Ajakan
(Brussel, 9 Maret 1985)
Dalam Pameran Buku Internasional ke-17 di Roger Center,
Brussel. Dalam pameran itu yang menjadi perhatian khalayak
adalah buku-buku berbahasa Prancis dan Belanda. Namun
begitu, aku tetap optimis ketika mencari buku baru tentang
sastra Islam. Seorang petugas di bagian informasi dekat
pintu masuk menunjukkan stan "islamiat" di dalam gedung yang
khusus menjual buku-buku mengenai perkara-perkara ilmu
klenik dan astrologi. Di antaranya buku-buku tentang para
Darwisy yang pusing dan humor-humor karya Nashrudin Khoja.

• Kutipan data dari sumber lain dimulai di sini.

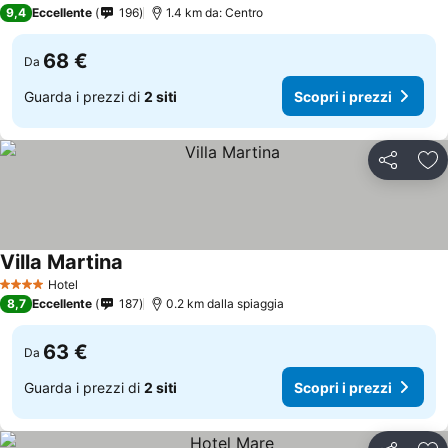
3 Stelle
9,4
Eccellente
196
1.4 km da: Centro
68 €
Da
Guarda i prezzi di
2 siti
Scopri i prezzi
Condividi
Agg
Villa Martina
Hotel
4 Stelle
8,7
Eccellente
187
0.2 km dalla spiaggia
63 €
Da
Guarda i prezzi di
2 siti
Scopri i prezzi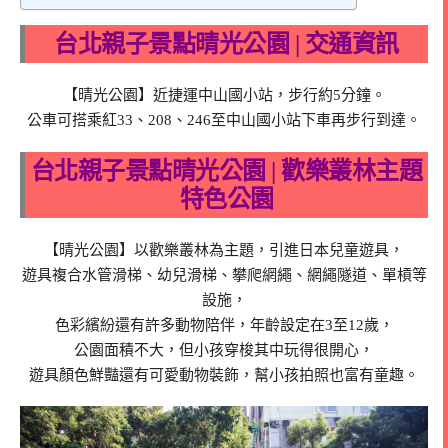
台北親子景點晴光公園 | 交通資訊
【晴光公園】近捷運中山國小站，步行約5分鐘。
公車可搭乘紅33、208、246至中山國小站下車再步行到達。
台北親子景點晴光公園 | 歡樂叢林主題
特色公園
【晴光公園】以歡樂叢林為主題，引進日本兒童遊具，
遊具複合水管滑梯、幼兒滑梯、攀爬網繩、網繩隧道、單槓等
設施，
色彩繽紛還有許多動物陪伴，年齡設定在3至12歲，
公園面積不大，但小孩穿梭其中玩得很開心，
遊具顏色鮮豔還有可愛動物裝飾，幫小孩拍照也富有童趣。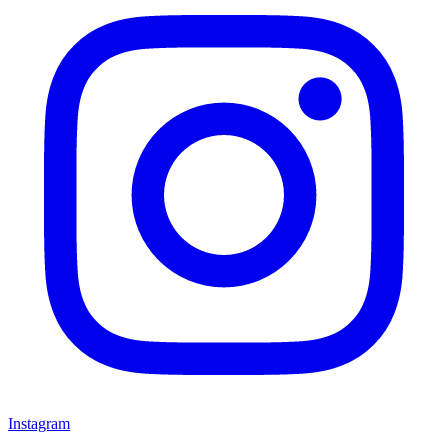
Instagram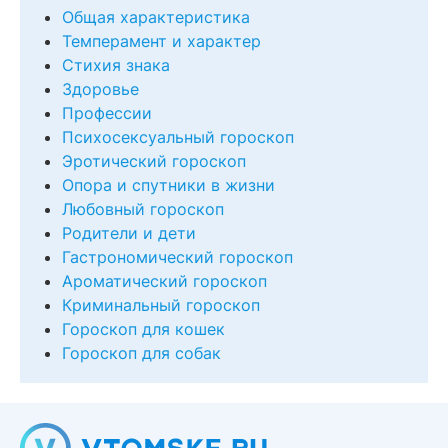
Общая характеристика
Темперамент и характер
Стихия знака
Здоровье
Профессии
Психосексуальный гороскоп
Эротический гороскоп
Опора и спутники в жизни
Любовный гороскоп
Родители и дети
Гастрономический гороскоп
Ароматический гороскоп
Криминальный гороскоп
Гороскоп для кошек
Гороскоп для собак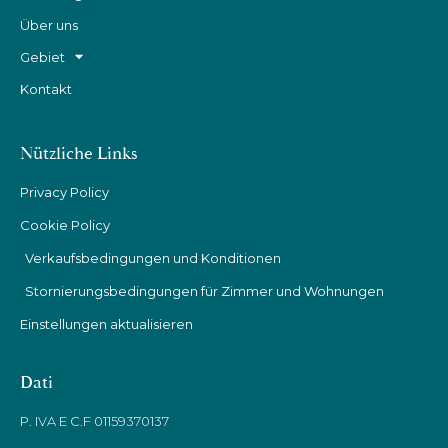
Über uns
Gebiet
Kontakt
Nützliche Links
Privacy Policy
Cookie Policy
Verkaufsbedingungen und Konditionen
Stornierungsbedingungen für Zimmer und Wohnungen
Einstellungen aktualisieren
Dati
P. IVA E C.F 01159370137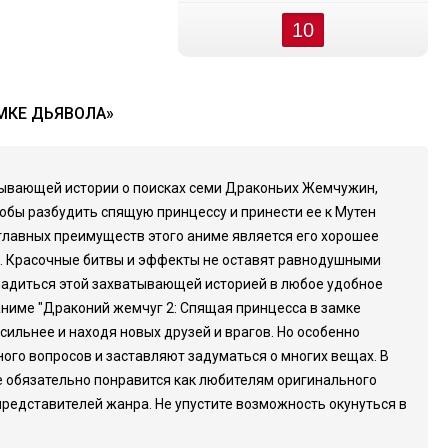
10
МКЕ ДЬЯВОЛА»
атывающей истории о поисках семи Драконьих Жемчужин,
тобы разбудить спящую принцессу и принести ее к Мутен
лавных преимуществ этого аниме является его хорошее
а. Красочные битвы и эффекты не оставят равнодушными
ладиться этой захватывающей историей в любое удобное
аниме "Драконий жемчуг 2: Спящая принцесса в замке
сильнее и находя новых друзей и врагов. Но особенно
ного вопросов и заставляют задуматься о многих вещах. В
е обязательно понравится как любителям оригинального
редставителей жанра. Не упустите возможность окунуться в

Aku hanya mendapatkan sedikit buku terbitan Dar el-Maktabah
al Islamiyah, Koln.
Ini sungguh merupakan fenomena yang menyedihkan, jika
melihat persaingan keras dengan kekuatan-kekuatan misionaris
lainnya. Persoalannya bukan hanya hadirnya negara-negara
komunis, akan tetapi terdapat banyak sekte-sekte Kristen,
seperti sekte Piala Suci. Dan sekte Heretic muslim, seperti
pengikut Dr. Dahisy [9], grup-grup astrologi dan
golongan penganut penyelewengan seksual yang menguasai satu
lantai penuh, di Roger Center. Sebagian wanita Belgia
penganut aliran Bahaisme berhasil menarik perhatian massa
lewat jargon yang diteriakkan Frederick Scheller dan Ludwig
Van Bethoven: "saling berpelukanlah wahai jutaan
manusia."
Apakah umat Islam membutuhkan fantasi, jiwa petualangan,
dan kecakapan berorganisasi seperti yang ditampakkan aliran
Bahaisme? Ataukah tidak etis jika Islam muncul berdampingan
dengan aliran-aliran pinggiran yang skeptis, yang
ajaran-ajaran sesatnya disebarkan secara rahasia --seperti
yang dilakukan gereja Katolik di sini?
Sebenarnya Islam tidak membenarkan propaganda yang
terprogram dan penuh permusuhan seperti ini. Islam
meletakkan kepercayaannya pada kekuatan daya tarik terhadap
sistem hidup ideal yang mesti dijalani seorang individu
muslim.
Gaya propaganda Kristen Katolik itu, tidak sesuai dengan
Islam. Karena Islam memformatkan dirinya sebagai ajakan yang
terbuka dan sebuah risalah yang sangat kaya untuk
dijelaskan, karena ia menafsirkan dirinya sendiri. Dengan
kata lain, Islam percaya terhadap pengaruh langsung yang
timbul dari kebersahajaan, kegamblangan karakter fitrahnya,
dan keseimbangannya bagi setiap orang yang ingin dan bisa
mendengar dan melihat.
Ini adalah sikap yang mesti disadari bagi orang yang
beriman kepada Allah Yang Maha Esa. Ia akan memberikan
hidayah ke jalan yang lurus kepada siapa saja dan dengan
cara apa saja yang ia kehendaki.
Bepijak atas dasar ini, maka tidak ada tempat buat
mengobral Islam di sudut-sudut kaki lima, walaupun disadari
bahwa iman adalah satu persoalan dan takdir adalah persoalan
lain. Karena seyogianya, seorang muslim menyadari hakikat
bahwa Allah SWT adalah Pencipta segala sesuatu. Sebagai
konsekuensi, ia wajib untuk tidak ragu bahwa ia adalah
bagian dalam hubungan kausalitas yang menuju mengimankan
tetangganya.
Ia juga wajib menegakkan "shalat perpisahan" --seakan
sebentar lagi akan mati. Pada saat yang sama, ia merenung
dan beramal seakan-akan ia akan hidup lima puluh tahun
lagi.
Dalam konteks ini umat Islam bisa belajar dari filsafat
Marxist tentang "determinisme materialisme historis" yang
menjadi penghambat sikap-sikap negatif. Sehingga, datanglah
Lenin menginfus komunisme dengan revolusi Bolsyevik, ketika
krisis partai mendukung untuk memobilisasi gerakan sejarah
dalam merealisasikan tujuan-tujuan dalam rangka menyebarkan
paham komunisme yang integral ke seluruh dunia.
Karenanya, umat Islam seyogianya menyebarkan dakwah
semaksimal mungkin.
[9] Pemikir Lebanon yang mengaku nabi.